В продолжение этих трех дней, предшествовавших пленению Москвы, все семейство Ростовых находилось в различных житейских хлопотах. Глава семейства, граф Илья Андреич, беспрестанно ездил по городу, собирая со всех сторон ходившие слухи, и дома делал общие поверхностные и торопливые распоряжения о приготовлениях к отъезду.
Графиня следила за уборкой вещей, всем была недовольна и ходила за беспрестанно убегавшим от нее Петей, ревнуя его к Наташе, с которой он проводил все время. Соня одна распоряжалась практической стороной дела: укладываньем вещей. Но Соня была особенно грустна и молчалива все это последнее время. Письмо Nicolas, в котором он упоминал о княжне Марье, вызвало в ее присутствии радостные рассуждения графини о том, как во встрече княжны Марьи с Nicolas она видела промысл божий.
– Я никогда не радовалась тогда, – сказала графиня, – когда Болконский был женихом Наташи, а я всегда желала, и у меня есть предчувствие, что Николинька женится на княжне. И как бы это хорошо было!
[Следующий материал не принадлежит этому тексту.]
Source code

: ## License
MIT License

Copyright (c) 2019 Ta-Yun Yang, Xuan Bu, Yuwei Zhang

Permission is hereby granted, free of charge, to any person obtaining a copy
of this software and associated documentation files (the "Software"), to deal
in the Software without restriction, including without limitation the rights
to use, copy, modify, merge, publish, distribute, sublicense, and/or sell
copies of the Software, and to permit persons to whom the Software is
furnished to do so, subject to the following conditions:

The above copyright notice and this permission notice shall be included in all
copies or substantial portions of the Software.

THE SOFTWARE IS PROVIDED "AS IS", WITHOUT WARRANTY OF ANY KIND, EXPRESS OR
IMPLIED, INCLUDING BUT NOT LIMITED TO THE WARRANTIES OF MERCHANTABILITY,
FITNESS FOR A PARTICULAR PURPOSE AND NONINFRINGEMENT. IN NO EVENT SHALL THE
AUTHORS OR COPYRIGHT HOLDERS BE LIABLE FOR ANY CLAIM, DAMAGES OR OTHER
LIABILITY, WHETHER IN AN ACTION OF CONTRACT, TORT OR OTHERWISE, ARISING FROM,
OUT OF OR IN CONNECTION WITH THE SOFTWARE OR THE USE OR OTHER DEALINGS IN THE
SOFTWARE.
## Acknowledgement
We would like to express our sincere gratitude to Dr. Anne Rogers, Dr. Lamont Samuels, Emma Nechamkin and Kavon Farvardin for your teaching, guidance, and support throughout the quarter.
Соня чувствовала, что это была правда, что единственная возможность поправления дел Ростовых была женитьба на богатой и что княжна была хорошая партия. Но ей было это очень горько. Несмотря на свое горе или, может быть, именно вследствие своего горя, она на себя взяла все трудные заботы распоряжений об уборке и укладке вещей и целые дни была занята. Граф и графиня обращались к ней, когда им что нибудь нужно было приказывать. Петя и Наташа, напротив, не только не помогали родителям, но большею частью всем в доме надоедали и мешали. И целый день почти слышны были в доме их беготня, крики и беспричинный хохот. Они смеялись и радовались вовсе не оттого, что была причина их смеху; но им на душе было радостно и весело, и потому все, что ни случалось, было для них причиной радости и смеха. Пете было весело оттого, что, уехав из дома мальчиком, он вернулся (как ему говорили все) молодцом мужчиной; весело было оттого, что он дома, оттого, что он из Белой Церкви, где не скоро была надежда попасть в сраженье, попал в Москву, где на днях будут драться; и главное, весело оттого, что Наташа, настроению духа которой он всегда покорялся, была весела. Наташа же была весела потому, что она слишком долго была грустна, и теперь ничто не напоминало ей причину ее грусти, и она была здорова. Еще она была весела потому, что был человек, который ею восхищался (восхищение других была та мазь колес, которая была необходима для того, чтоб ее машина совершенно свободно двигалась), и Петя восхищался ею. Главное же, веселы они были потому, что война была под Москвой, что будут сражаться у заставы, что раздают оружие, что все бегут, уезжают куда то, что вообще происходит что то необычайное, что всегда радостно для человека, в особенности для молодого.